L’EIOPA lance le stress test 2018

Le superviseur européen de l’assurance (l’EIOPA*) lance un nouveau stress test. 42 groupes européens vont s’y soumettre d’ici le 16 août 2018. N’étant pas exhaustif, il ne s’agit pas d’un test entraînant le maintien ou la remise en cause des agréments des assureurs, mais d’un sondage sur la « résilience » du secteur. L’EIOPA s’appuie en pratique sur les superviseurs nationaux (l’ACPR en France).

Pour la France, cela va toucher 9 groupes (AXA, CNP, Natixis Assurances, Crédit Agricole Assurances, Covéa, BNPP Cardif, Assurances du Crédit Mutuel, Groupama SA, Sogécap), mais aussi les filiales françaises des groupes étrangers participants. Dans la perspective du Brexit, si l’on enlève les 9 groupes britanniques participants, la France représente donc 27% de l’échantillon (9 groupes sur 33).

Le site de l’EIOPA détaille la liste des participants et des stress tests (spécifications, tableurs, question, etc).

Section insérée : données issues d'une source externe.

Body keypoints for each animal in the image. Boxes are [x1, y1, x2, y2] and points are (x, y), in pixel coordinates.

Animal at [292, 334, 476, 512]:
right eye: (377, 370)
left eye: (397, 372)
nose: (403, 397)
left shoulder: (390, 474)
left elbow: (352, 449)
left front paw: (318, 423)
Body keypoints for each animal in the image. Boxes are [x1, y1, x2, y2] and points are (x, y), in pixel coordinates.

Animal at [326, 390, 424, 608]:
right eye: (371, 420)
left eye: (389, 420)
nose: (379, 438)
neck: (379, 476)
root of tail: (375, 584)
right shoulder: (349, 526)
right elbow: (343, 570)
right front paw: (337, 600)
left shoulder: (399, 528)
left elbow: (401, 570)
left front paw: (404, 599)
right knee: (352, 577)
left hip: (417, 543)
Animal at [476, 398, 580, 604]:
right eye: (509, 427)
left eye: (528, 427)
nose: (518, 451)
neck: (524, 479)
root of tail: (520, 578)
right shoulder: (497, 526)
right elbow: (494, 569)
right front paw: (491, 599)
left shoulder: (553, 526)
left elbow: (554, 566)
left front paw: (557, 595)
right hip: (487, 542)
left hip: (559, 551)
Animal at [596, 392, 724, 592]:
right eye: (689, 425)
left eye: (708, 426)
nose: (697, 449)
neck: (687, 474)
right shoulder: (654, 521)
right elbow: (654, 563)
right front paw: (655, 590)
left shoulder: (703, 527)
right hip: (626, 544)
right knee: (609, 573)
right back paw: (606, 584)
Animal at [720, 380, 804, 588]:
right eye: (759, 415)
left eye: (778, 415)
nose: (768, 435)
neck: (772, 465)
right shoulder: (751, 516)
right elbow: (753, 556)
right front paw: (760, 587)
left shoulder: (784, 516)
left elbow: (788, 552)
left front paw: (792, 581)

Un des objectifs est de publier les résultats (en janvier 2019) en vue d’accroître la transparence sur la solidité du secteur de l’assurance en Europe. L’EIOPA demande la publication « volontaire » des résultats par chaque participant.

Les 2 scenarios de stress sur les taux ont été élaborés en coordination avec l’ESRB (European Systemic Risk Board) :

  • Hausses des taux sans risque et de l’inflation, combinées avec des rachats et des insuffisances de provisions. Si le début de l’intitulé est probable, la fin du scénario est étrange. En cas de hausse (probable) des taux, les actifs sont dépréciés, mais les provisions en euros sont globalement stables. C’est même cela qui pose un risque d’adéquation actif-passif.
  • Taux durablement très bas, couplés avec un risque de longévité (cela pèse particulièrement sur les rentes à taux garanti).

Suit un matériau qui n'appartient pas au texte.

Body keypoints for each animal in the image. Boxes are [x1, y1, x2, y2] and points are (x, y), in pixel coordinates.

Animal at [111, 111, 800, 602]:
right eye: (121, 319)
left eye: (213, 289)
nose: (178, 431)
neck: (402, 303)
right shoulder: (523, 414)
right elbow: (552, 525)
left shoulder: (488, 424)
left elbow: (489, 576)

Des trous dans la raquette

Le test de l’EIOPA a le mérite d’exister, mais dissimule beaucoup de lacunes :

  • Cela ne concerne pas les fonds de pension, qui relèvent de l’EIOPA, mais qui ne sont pas soumis à solvabilité 2.
  • Cela couvre les risques de taux et le risque de catastrophes naturelles (tempêtes, inondations, tremblement de terre). Le test entend couvrir pour la première fois une approche des cyber-risques via un questionnaire. En revanche, les risques géopolitiques, pourtant majeurs, ne sont pas « adressés ».
  • Les stress sont faits sur la base des comptes à fin 2017 et les résultats seront publiés en janvier 2019. Pourquoi faut-il 5 mois à l’EIOPA pour concaténer des fichiers, pourtant au même format ? Début 2019, l’environnement de taux devrait être différent, et les résultats ne seront probablement plus aussi pertinents.
  • Le test cible les grands groupes aux risques systémiques ou internationaux. Mais il n’est pas significatif pour le secteur de l’assurance, les groupes moyens ou petits pouvant être plus fragiles.